In Vermont, supporters delivered pies to the Burlington office of Rep. Peter Welch (D-VT-AL), where they were warmly received. One creative baker put a "peace dove" on her homemade pie. "We had an engaging conversation with Rep. Welch’s staff," said Barbara Padgett, the new Vermont State Coordinator for the Department of Peace campaign. "The American public has seen violence as intractable. We know that it is not," she added.
Padgett pointed out that the United States is currently home to many experts in conflict resolution and peacebuilding. "In the past 30 years, over 300 college and university programs have produced graduates with that expertise," she said. "A Department of Peace will provide the necessary infrastructure for these people to advise and recommend nonviolent solutions to our President and local and state governments on the most effective means of reducing and preventing violence."
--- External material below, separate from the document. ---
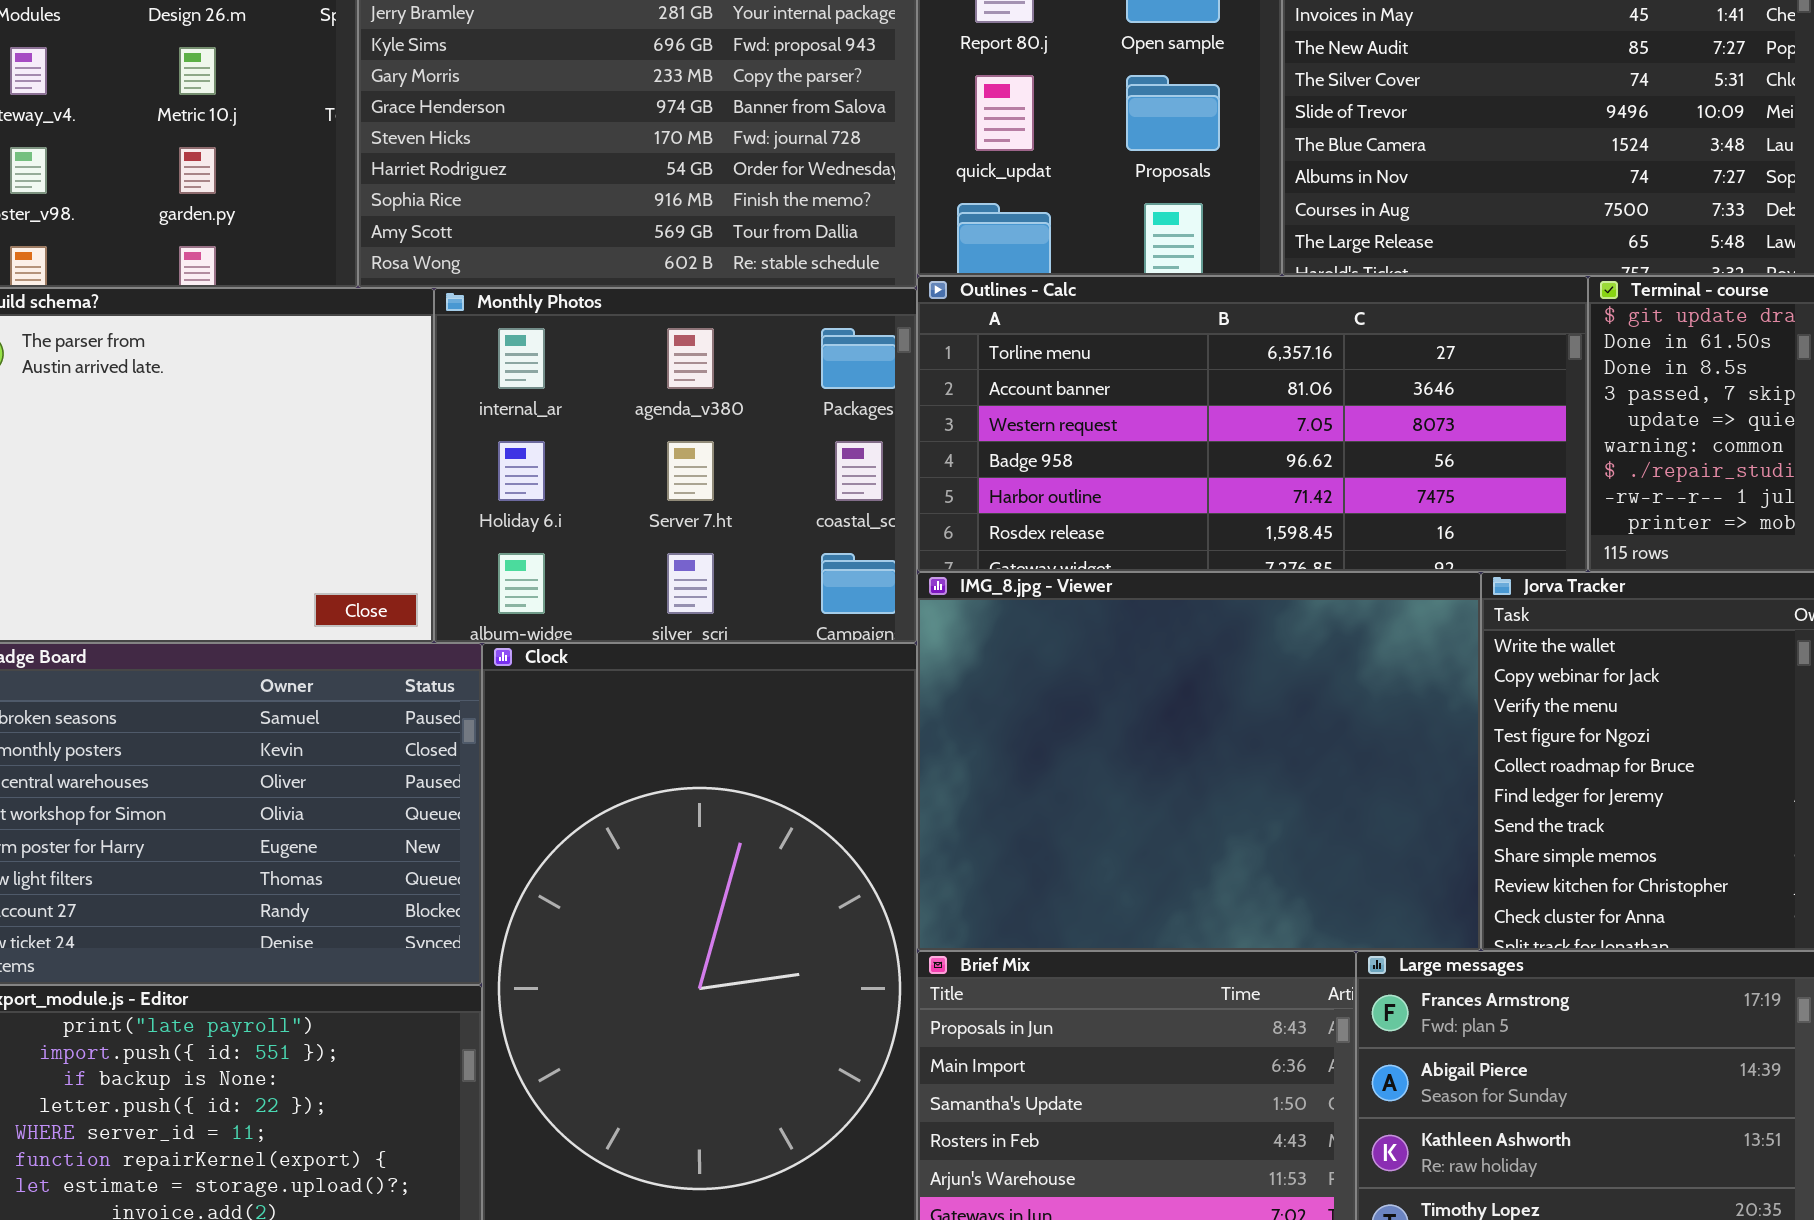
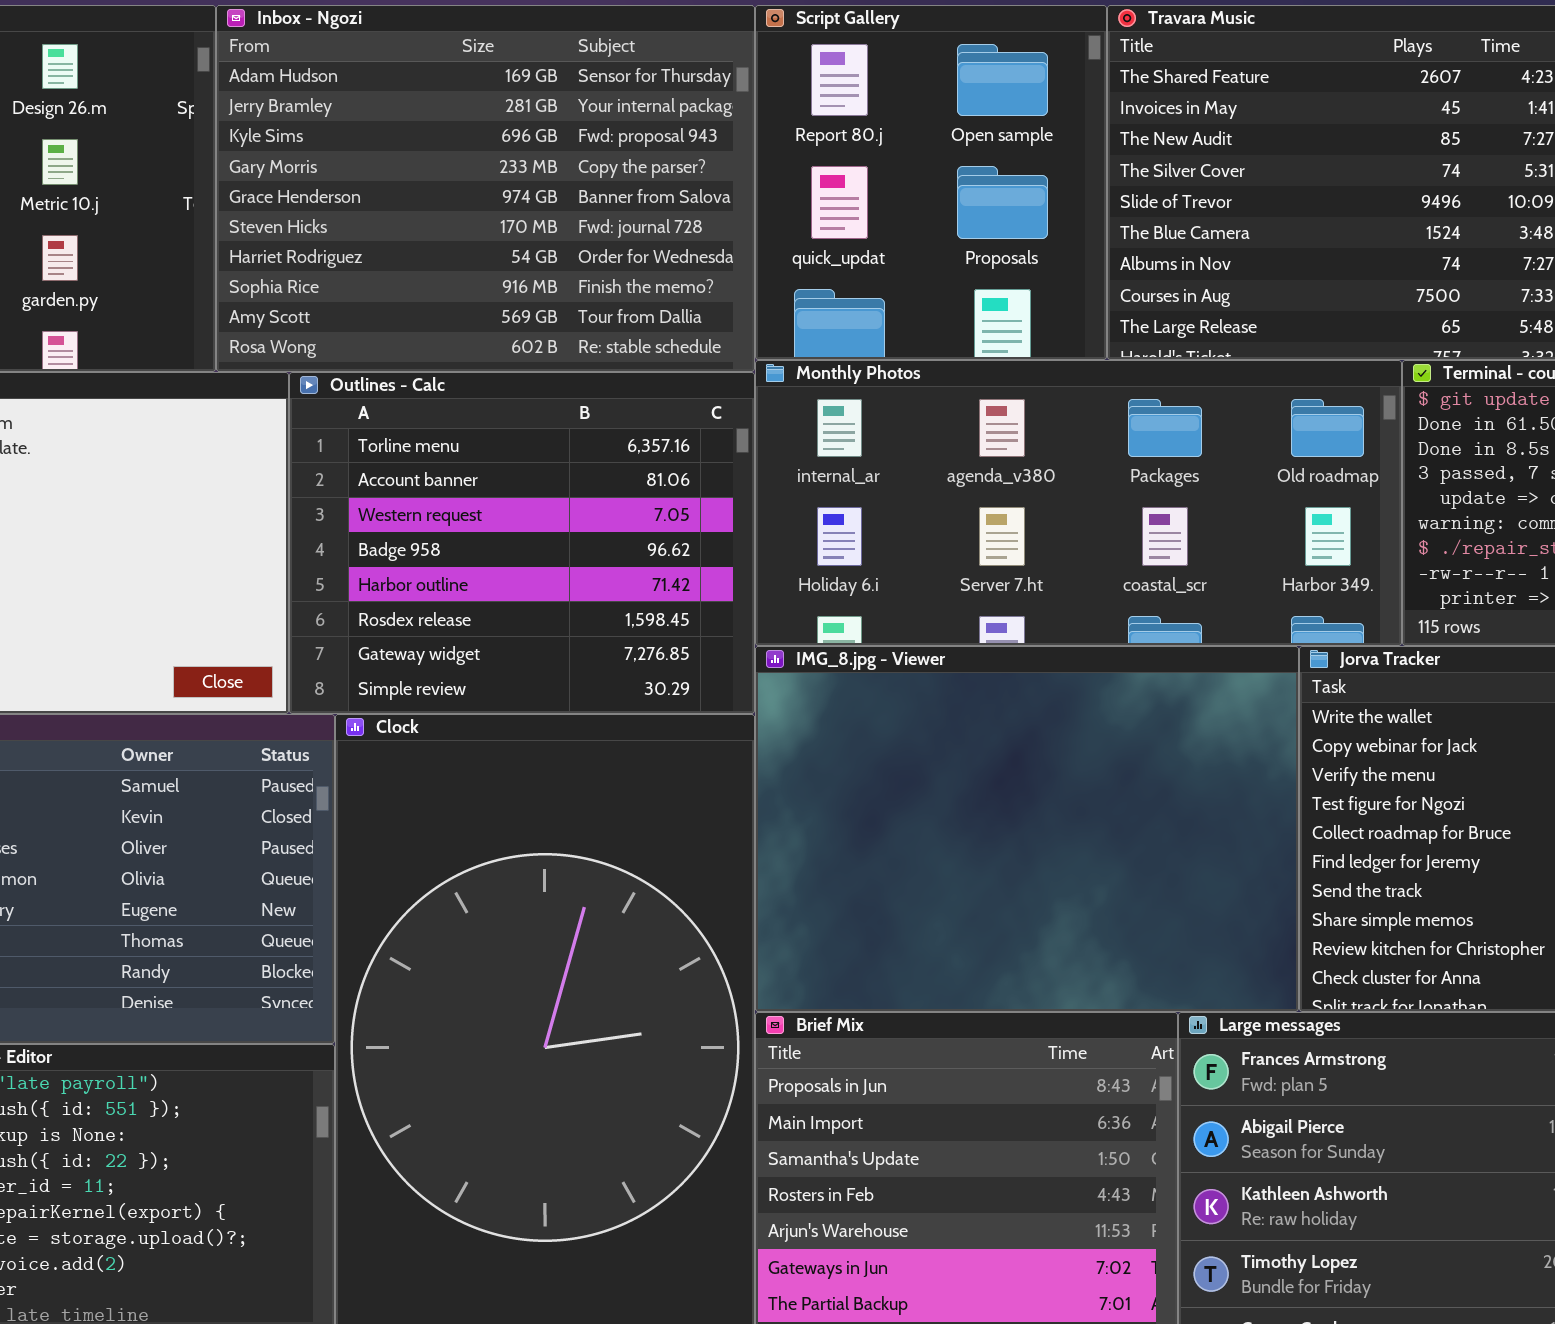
Outlines - Calc: [917,276,1588,572] -> [289,372,755,714], moved, resized
Monthly Photos: [434,288,917,643] -> [755,360,1402,646], moved, resized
Missouri State Coordinator Laurie Levin attended two meetings with staff from the offices of Representatives William "Lacy" Clay (D-MO-1st) and Todd Akin (R-MO-2nd). "Representative Clay is already a co-sponsor," Levin said, "and whole-heartedly supports this bill."
While Representative Akin currently does not support the bill, Levin said that meeting, too, was constructive. "We had a wonderful dialogue with Representative Akin’s office, and his staff stated Representative Akin is for peace and reducing violence."
Other Missouri members of Congress, including Representative Russ Carnahan (D-MO-3rd), son of the late Governor and former congressman Mel Carnahan, also received pies.
In Washington state, supporters visited with staff of several officials, including Senator Patty Murray (D-WA) and Representative Dave Reichert (R-WA-8th). Representative Reichert told supporters ahead of time that he did not want a pie, so they brought him a "virtual peace pie" instead – a pie chart showing how little it would take to fund a U.S. Department of Peace. "We discussed the need for a cabinet-level Department of Peace," said Ernie Jenner, the Department of Peace Campaign’s Congressional District Team Leader for Washington’s 8 th District, "and pointed out that for less than the cost of one month of war, we could get an entire year of peacebuilding."
Domestically, the Department of Peace will research, propose and facilitate practical, field-tested solutions to reduce conflict, providing financial and institutional heft to strengthen and complement our current efforts to deal with all forms of domestic discord and violence. It will promote and facilitate the education of students in grades K-12 on how to resolve conflict nonviolently through peer mediation, and provide for training in alternative dispute resolution techniques and nonviolent communication skills.
Internationally, the Department will advise the President and Congress on the most innovative techniques to establish and promote peace among nations, and will research and analyze the root causes of war to help prevent conflicts from escalating to the point of violence.
It will create a Peace Academy, on par with the Military Service Academies, to build a world-class faculty of peacebuilding experts, many of whom currently live in the United States. They will analyze peacebuilding at the highest level, advise other branches of government, and expand the training of civilian and military peacekeepers.
Supporters point out that peace is good for our economy, too. "The economic benefits may be best understood from this simple cost equation: one to jail equals two to Yale," Padgett said. "When we put dollars into teaching peacebuilding skills in the early grades, we empower a positive citizenry and obviously avoid the costs of all kinds of destructiveness."